Ganz ehrlich? Ich könnte es keiner anderen Partei empfehlen, mit meiner Partei nach der Bundestagswahl zu koalieren. Es gibt viel zu viele innere Gräben in der Partei – man ist sich für die konkrete Verantwortungsübernahme viel zu uneins – selbst in der einfacheren Rolle als Opposition. Das ist keine gute Basis für notwendige Verlässlichkeit.
Welche wäre denn eine?
Und da sind wir beim eigentlichen Punkt. Und der ist eine demokratische Haltungsfrage: Ich sehe mangelnde Kompromissbereitschaft. In einer Demokratie hat man natürlich eine politische Position. Aber man muss sich immer klarmachen, dass die eigene Sicht nur eine von vielen ist. Die andere Seite könnte auch recht haben.
Wirklich?
Man darf sich nicht so überhöhen. Niemand hat allein die Weisheit mit Löffeln gefressen. Man muss immer den Mut haben, die eigene Position in den kritischen, insbesondere auch selbstkritischen Diskurs zu geben. Bei uns gibt es noch viele, die sich im Besitz der reinen Lehre wähnen. Und das ist auch ein gesellschaftliches Problem. Es gibt ein zunehmendes Schwarz-Weiß-Denken. Wer eine andere Auffassung hat, ist heute sehr schnell ein Gegner oder Feind anstatt jemand mit einer anderen Auffassung, der ich womöglich sogar mit Neugierde begegnen könnte.

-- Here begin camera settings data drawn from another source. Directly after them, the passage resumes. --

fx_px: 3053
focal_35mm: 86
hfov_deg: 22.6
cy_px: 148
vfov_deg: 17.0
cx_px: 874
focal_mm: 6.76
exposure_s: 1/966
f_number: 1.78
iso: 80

Hätten Sie im Bundestag der Entscheidung für ein Bundeswehrmandat in Afghanistan zugestimmt – aus humanitären Gründen? Die meisten aus Ihrer Fraktion enthielten sich, manche stimmten zu, andere stimmten mit Nein.

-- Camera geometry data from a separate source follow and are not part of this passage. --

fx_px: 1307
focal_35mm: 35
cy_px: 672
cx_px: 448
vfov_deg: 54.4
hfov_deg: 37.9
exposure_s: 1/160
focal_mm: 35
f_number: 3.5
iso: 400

Ich hätte dem Mandat zugestimmt. Hinweise auf schlechte Beschlüsse zu Afghanistan in der Vergangenheit sind für mich als wesentliche Begründung gegen einen humanitären Einsatz nicht überzeugend gewesen.
Hadern Sie generell mit dem außenpolitischen Kurs Ihrer Partei, auch den von manchen ausgebrachten Sympathiebekundungen für Wladimir Putin oder den venezolanischen Staatschef Nicolás Maduro?
Ja, dieses Feld steht konträr zu den Werten, die mir wichtig sind. Friedliche Politik, Demokratie und Menschenrechte sollten nicht unterschiedlichen Maßstäben unterliegen. Das erscheint mir weder konsistent noch glaubwürdig.
Sie haben vor einigen Jahren für eine Wiedervereinigung von SPD und Linkspartei plädiert. Tun Sie das immer noch?
Perspektivisch: Ja. Denn worin liegen die Entwicklungsoptionen? Meine Partei kann entweder an Gestaltungswillen gewinnen und kompromissfähig werden. Oder sie tut das nicht und führt ein Dasein am Rande der Marginalisierung.
Die SPD kann entweder zurück zu modernen, sozialdemokratischen Werten mit Anschlussfähigkeit in die Mitte finden oder mit der CDU um die größere politische Beliebigkeit konkurrieren. Das ist meine Denkweise. Auch nur eine von vielen.
Aber diesem Gedanken folgend wären zwei Parteien, die für soziale Gerechtigkeit und gesellschaftliche Werte des solidarischen Miteinanders einstehen, dann eher abwegig. Von einer stärkeren Partei hätten die Menschen mehr.